Это князево крыльцо срубил и изукрасил сам Прохор Иванович, отец Любки. Тоже целая история.
Как пришел он с войны утром ранним, не входя в избу, решил волнение свое на крыльце перекурить. Как же — целых три года дома не был!
Сидит, дым в небо пускает, в окна посматривает. А крыльцо под ним ходуном ходит, скрипит. Сидел, сидел он, потом встал и тут же с ходу раскатал крыльцо.
Жена-то услышала безобразие во дворе, глянула в окно. Ба! Мужик ейный колуном работает. Живой! Как есть с руками и с ногами… Ну, в чем была выскочила к нему…
Так целый месяц и жили без крыльца — все Прохор Иванович искал подходящего материала. Искал по разным местам и далям. Глядишь, и привезет какую доску ли, дерево… Выстружит, высушит, выстучит — слушает так ли оно, дерево, поет.

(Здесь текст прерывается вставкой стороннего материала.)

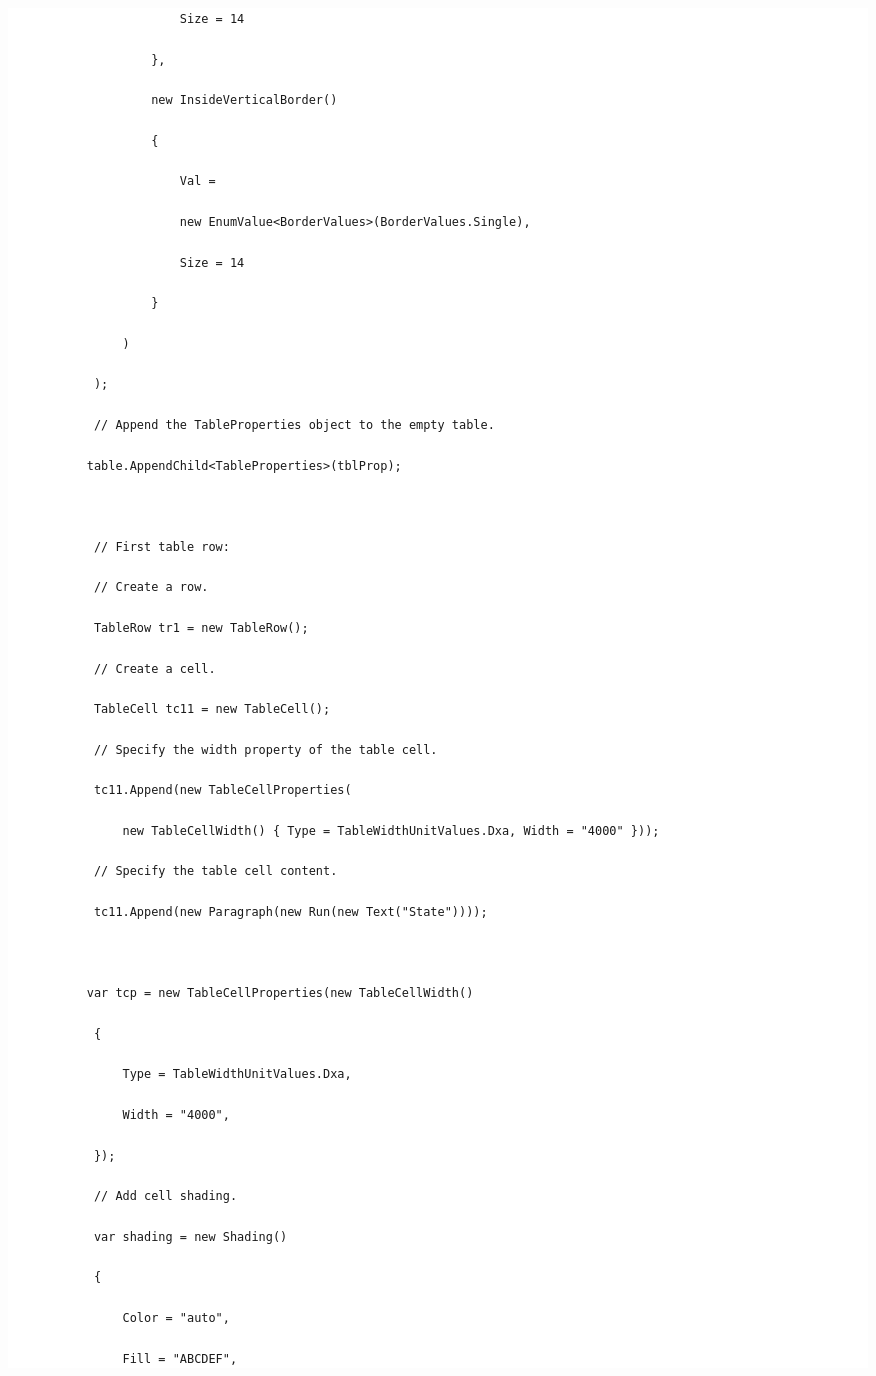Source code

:                             Size = 14

                        },

                        new InsideVerticalBorder()

                        {

                            Val =

                            new EnumValue<BorderValues>(BorderValues.Single),

                            Size = 14

                        }

                    )

                );

                // Append the TableProperties object to the empty table.

               table.AppendChild<TableProperties>(tblProp);



                // First table row:

                // Create a row.

                TableRow tr1 = new TableRow();

                // Create a cell.

                TableCell tc11 = new TableCell();

                // Specify the width property of the table cell.

                tc11.Append(new TableCellProperties(

                    new TableCellWidth() { Type = TableWidthUnitValues.Dxa, Width = "4000" }));

                // Specify the table cell content.

                tc11.Append(new Paragraph(new Run(new Text("State"))));



               var tcp = new TableCellProperties(new TableCellWidth()

                {

                    Type = TableWidthUnitValues.Dxa,

                    Width = "4000",

                });

                // Add cell shading.

                var shading = new Shading()

                {

                    Color = "auto",

                    Fill = "ABCDEF",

Когда, наконец, сладил крыльцо — позвал гостей. По русскому обычаю, конечно, обмыли новину, а потом хозяин вышел на крыльцо, велел дяде Афоне плясовую играть.
Вначале все пристукивал каблуком на месте: то ли стеснялся, то ли форс показывал — внимания к своей персоне просил, то ли еще что… Да вдруг-не вдруг такое пошел выхлестывать, такие кренделя выкамаривать… что даже дед Егор, в молодости тоже способный на ноги, прошедший в германскую войну и Хорватию, и Венгрию, научившийся там разным заморским выкрутасам, и тот удивился.
Полчаса без передыха пластался в пляске Прохор Иванович. Словно не о двух — о четырех ногах был. Когда же выдохся весь — упал на крыльцо, признался:
— Всю войну снилось вот так сплясать, перед женой, детьми, миром деревенским.
Говорить Прохор Иванович тоже умеет — и золотых зубов ему не надо.
— Все хорошо, — говорит, — а сапоги придется демобилизовать. Пол-Европы отшлепали — хоть бы где скрипнули, а тут разъехались, что масло по сковороде. Хотя, — улыбнулся хитро, — у цыгана и дохлая лошадь весело смотрит. Стачаю-ка из них Любке венгерки: как-никак голенища чистого хрома.
…Любка в отца. Эк, птицей летает! Каблучками что-то выговаривает да выговаривает.
Но нет! Не бывать тому, чтобы Степанида Терехина, ее соседка, мать Светки, только улыбкой утерлась. Не утерпела — вышла супротив из своего терема, уперла руки в тяжелые бока, стоит — смотрит: примеривается ли, приценивается ли… Почем фунт лиха?